>> start Data entries
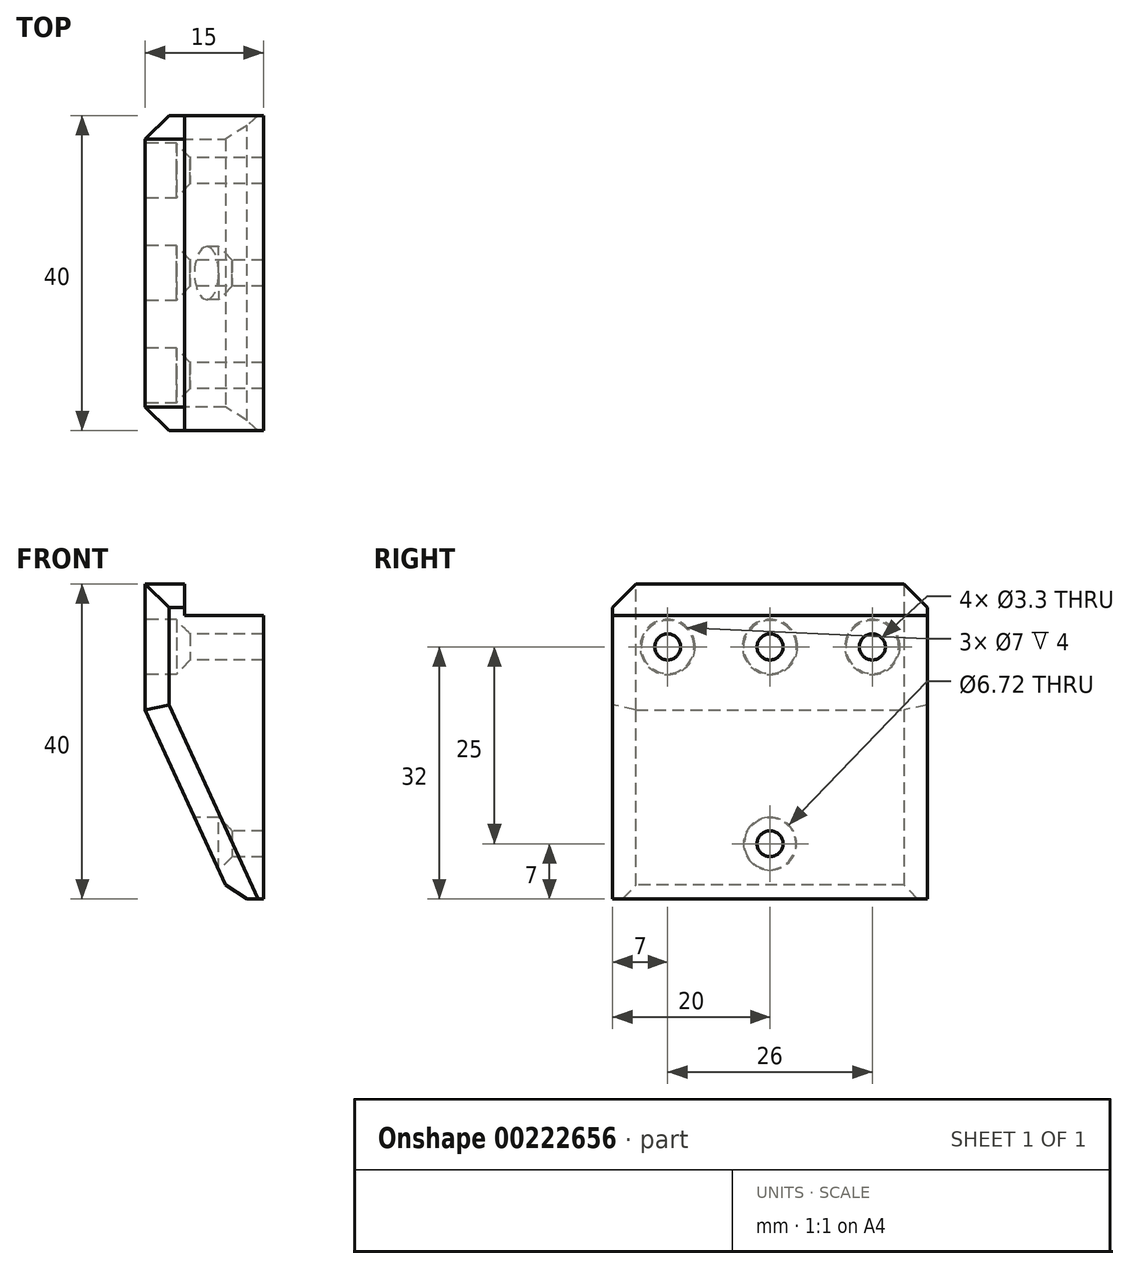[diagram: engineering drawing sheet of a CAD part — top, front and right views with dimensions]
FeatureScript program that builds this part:
annotation { "Feature Type Name" : "Feature", "Feature Type Description" : "" }
export const myFeature = defineFeature(function(context is Context, id is Id, definition is map)
    precondition{}
    {
        {
            var Q0;
            Q0=qCreatedBy(makeId("Front.planeOp"),FACE);
            var sketch = newSketch(context, id + "F0", { "sketchPlane" : qUnion([Q0])});
            skLineSegment(sketch, "E0", {"start": v(0, 0) * mm, "end": v(-15, 0) * mm});
            skLineSegment(sketch, "E1", {"start": v(-15, 0) * mm, "end": v(-15, -16) * mm});
            skLineSegment(sketch, "E2", {"start": v(-15, -16) * mm, "end": v(-4, -40) * mm});
            skLineSegment(sketch, "E3", {"start": v(-4, -40) * mm, "end": v(0, -40) * mm});
            skLineSegment(sketch, "E4", {"start": v(0, -40) * mm, "end": v(0, 0) * mm});
            skSolve(sketch);
        }
        {
            var Q0;
            Q0=makeQuery(id+"F0.imprint","IMPRINT",FACE,{"disambiguationData":[TD([[makeQuery(id+"F0.imprint","IMPRINT",EDGE,{"derivedFrom":sQuery(id+"F0.wireOp",EDGE,"E0")}),1.0]])]});
            extrude(context, id + "F1", {"entities" : qUnion([Q0]), "endBound" : BoundingType.SYMMETRIC, "depth" : 40 * mm});
        }
        {
            var Q0;
            Q0=makeQuery(id+"F1.opExtrude","SWEPT_FACE",FACE,{"disambiguationData":[OSD([sQuery(id+"F0.wireOp",EDGE,"E1")])]});
            var sketch = newSketch(context, id + "F2", { "sketchPlane" : qUnion([Q0])});
            skLineSegment(sketch, "E5.0", {"start": v(20, 0) * mm, "end": v(-20, 0) * mm, "construction": true});
            skCircle(sketch, "E6", {"center": v(0, -8) * mm, "radius": 3.5 * mm});
            skCircle(sketch, "E7", {"center": v(0, -33) * mm, "radius": 3.5 * mm});
            skCircle(sketch, "E8", {"center": v(-13, -8) * mm, "radius": 3.5 * mm});
            skCircle(sketch, "E9", {"center": v(13, -8) * mm, "radius": 3.5 * mm});
            skSolve(sketch);
        }
        {
            var Q0;
            Q0 = qSketchRegion(id + "F2", true);
            extrude(context, id + "F3", {"entities" : qUnion([Q0]), "operationType" : NewBodyOperationType.REMOVE, "oppositeDirection" : true, "depth" : 4 * mm});
        }
        {
            var Q0;
            Q0=sQuery(id+"F2.wireOp",VERTEX,"E7.center");
            var Q1;
            Q1=sQuery(id+"F2.wireOp",VERTEX,"E6.center");
            var Q2;
            Q2=sQuery(id+"F2.wireOp",VERTEX,"E8.center");
            var Q3;
            Q3=sQuery(id+"F2.wireOp",VERTEX,"E9.center");
            var Q4;
            Q4=makeQuery(id+"F1.opExtrude","SWEPT_BODY",BODY,{"disambiguationData":[OSD([sQuery(id+"F0.wireOp",EDGE,"E0"),sQuery(id+"F0.wireOp",EDGE,"E1"),sQuery(id+"F0.wireOp",EDGE,"E2"),sQuery(id+"F0.wireOp",EDGE,"E3"),sQuery(id+"F0.wireOp",EDGE,"E4")])]});
            hole(context, id + "F4", {"style" : HoleStyle.C_SINK, "endStyle" : HoleEndStyle.THROUGH, "standardTappedOrClearance" : lookupTablePath({ "standard" : "ISO", "fit" : "Normal", "size" : "M3", "type" : "Clearance" }), "standardBlindInLast" : lookupTablePath({ "fit" : "Standard", "standard" : "ISO", "size" : "M3", "type" : "Clearance" }), "holeDiameter" : 3.3 * mm, "cSinkDiameter" : 6.72 * mm, "cSinkAngle" : 90 * degree, "locations" : qUnion([Q0, Q1, Q2, Q3]), "scope" : qUnion([Q4]), "isTappedThrough" : true});
        }
        {
            var Q0;
            Q0=makeQuery(id+"F1.opExtrude","CAP_EDGE",EDGE,{"disambiguationData":[OSD([sQuery(id+"F0.wireOp",EDGE,"E0")])],"isStart":false});
            var Q1;
            Q1=makeQuery(id+"F1.opExtrude","CAP_EDGE",EDGE,{"disambiguationData":[OSD([sQuery(id+"F0.wireOp",EDGE,"E0")])],"isStart":true});
            var Q2;
            Q2=makeQuery(id+"F1.opExtrude","CAP_EDGE",EDGE,{"disambiguationData":[OSD([sQuery(id+"F0.wireOp",EDGE,"E1")])],"isStart":true});
            var Q3;
            Q3=makeQuery(id+"F1.opExtrude","CAP_EDGE",EDGE,{"disambiguationData":[OSD([sQuery(id+"F0.wireOp",EDGE,"E1")])],"isStart":false});
            var Q4;
            Q4=makeQuery(id+"F1.opExtrude","CAP_EDGE",EDGE,{"disambiguationData":[OSD([sQuery(id+"F0.wireOp",EDGE,"E2")])],"isStart":false});
            var Q5;
            Q5=makeQuery(id+"F1.opExtrude","CAP_EDGE",EDGE,{"disambiguationData":[OSD([sQuery(id+"F0.wireOp",EDGE,"E2")])],"isStart":true});
            var Q6;
            Q6=makeQuery(id+"F1.opExtrude","SWEPT_EDGE",EDGE,{"disambiguationData":[OSD([sQuery(id+"F0.wireOp",EDGE,"E2"),sQuery(id+"F0.wireOp",EDGE,"E3")])]});
            chamfer(context, id + "F5", {"entities" : qUnion([Q0, Q1, Q2, Q3, Q4, Q5, Q6]), "width" : 3 * mm, "tangentPropagation" : true});
        }
        {
            var Q0;
            Q0=qCreatedBy(makeId("Front.planeOp"),FACE);
            var sketch = newSketch(context, id + "F6", { "sketchPlane" : qUnion([Q0])});
            skLineSegment(sketch, "E10.bottom", {"start": v(0, -4) * mm, "end": v(-10, -4) * mm});
            skLineSegment(sketch, "E10.top", {"start": v(0, 0) * mm, "end": v(-10, 0) * mm});
            skLineSegment(sketch, "E10.left", {"start": v(0, -4) * mm, "end": v(0, 0) * mm});
            skLineSegment(sketch, "E10.right", {"start": v(-10, -4) * mm, "end": v(-10, 0) * mm});
            skSolve(sketch);
        }
        {
            var Q0;
            Q0 = qSketchRegion(id + "F6", true);
            extrude(context, id + "F7", {"entities" : qUnion([Q0]), "operationType" : NewBodyOperationType.REMOVE, "endBound" : BoundingType.THROUGH_ALL, "oppositeDirection" : true, "depth" : 25 * mm, "hasSecondDirection" : true, "secondDirectionBound" : SecondDirectionBoundingType.THROUGH_ALL, "secondDirectionOppositeDirection" : false, "secondDirectionDepth" : 25 * mm});
        }
    });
>> end Data entries
What you need to do -> Show each line of the records above that contains the string "FACE". Case counts.

Task response ->
            Q0=qCreatedBy(makeId("Front.planeOp"),FACE);
            Q0=makeQuery(id+"F0.imprint","IMPRINT",FACE,{"disambiguationData":[TD([[makeQuery(id+"F0.imprint","IMPRINT",EDGE,{"derivedFrom":sQuery(id+"F0.wireOp",EDGE,"E0")}),1.0]])]});
            Q0=makeQuery(id+"F1.opExtrude","SWEPT_FACE",FACE,{"disambiguationData":[OSD([sQuery(id+"F0.wireOp",EDGE,"E1")])]});
            Q0=qCreatedBy(makeId("Front.planeOp"),FACE);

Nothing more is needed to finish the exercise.